General Laws c. 260, § 1, as amended by St. 1970, c. 888, § 28, provides for a twenty-year period of limitations as follows:

“The following actions shall be commenced only within twenty years next after the cause of action accrues:
“First, Actions upon contracts under seal.
“Second, Actions upon bills, notes or other evidences of indebtedness issued by a bank.
“Third, Actions upon promissory notes signed in the presence of an attesting witness, if brought by the original payee or by his executor or administrator.
“Fourth, Actions upon contracts not limited by the following section or by any other law.
“Fifth, Actions under section thirty-two of chapter one hundred and twenty-three to recover for the support of inmates in state institutions.”

(Emphasis added.)

A third note, which was not subject to a personal guaranty by Webb, was also outstanding, but is not at issue in this appeal.

Without dwelling on the myriad legal issues and arguments advanced in the summary judgment proceedings, it suffices to state that in addition to the limitations theories advanced in this appeal, Cadle also argued in Superior Court that a twenty-year limitations period applied to the notes and guaranties, because certain extensions on the notes were executed under seal, and that these seals on the extensions reached back to capture the original guaranties. The motion judge rejected this theory of an all-encompassing “retroactive” effect for the seal on the separately executed note extensions. Another issue presented below involved the determination that litigation against Webb on the notes was barred by the two-year period of limitations set forth in G. L. c. 244, § 17A, which governs a suit for any deficiency following foreclosure on a mortgage securing a promissory note. Neither of these determinations was appealed. Rather, Cadle argues in its brief only that the guaranties should be considered “other evidence of indebtedness” subject to the longer statute *272of limitations period.

One such exception, addressed in D’Annolfo v. D’Annolfo Constr. Co., 39 Mass. App. Ct. 189, 190-193 (1995), concerns a guaranty inscribed on a promissory note, in effect rendering the signer a comaker on the note, as to which we held that the twenty-year statute of limitations applies. Another exception where the twenty-year statute of limitations applies involves guaranties signed under seal. Neither of these limited and specially designated exceptions applies in this case — Webb’s guaranties were neither inscribed on the notes (the guaranties were executed as wholly separate documents) nor signed under seal.

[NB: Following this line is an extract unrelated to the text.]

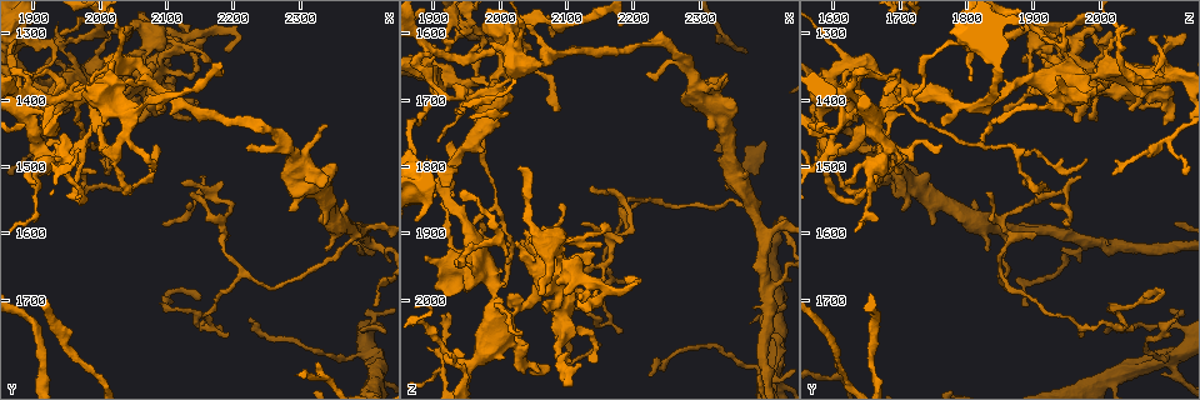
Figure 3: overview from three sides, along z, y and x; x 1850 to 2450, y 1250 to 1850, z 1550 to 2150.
why='tapers out' act=inspect view=em slice=planes show=tint at=(2000, 1495, 1985)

Cadle primarily relies on two cases, Commissioner of Int. Rev. v. Tennessee Co., 111 F.2d 678 (3d Cir. 1940), and Detroit Edison Co. v. Public Serv. Commn., 359 Mich. 137 (1960), to support its position that guaranties should be included in the definition of “other evidences of indebtedness.” These cases are not binding on this court. Furthermore, the circumstances in the cited cases differ markedly from the case at hand.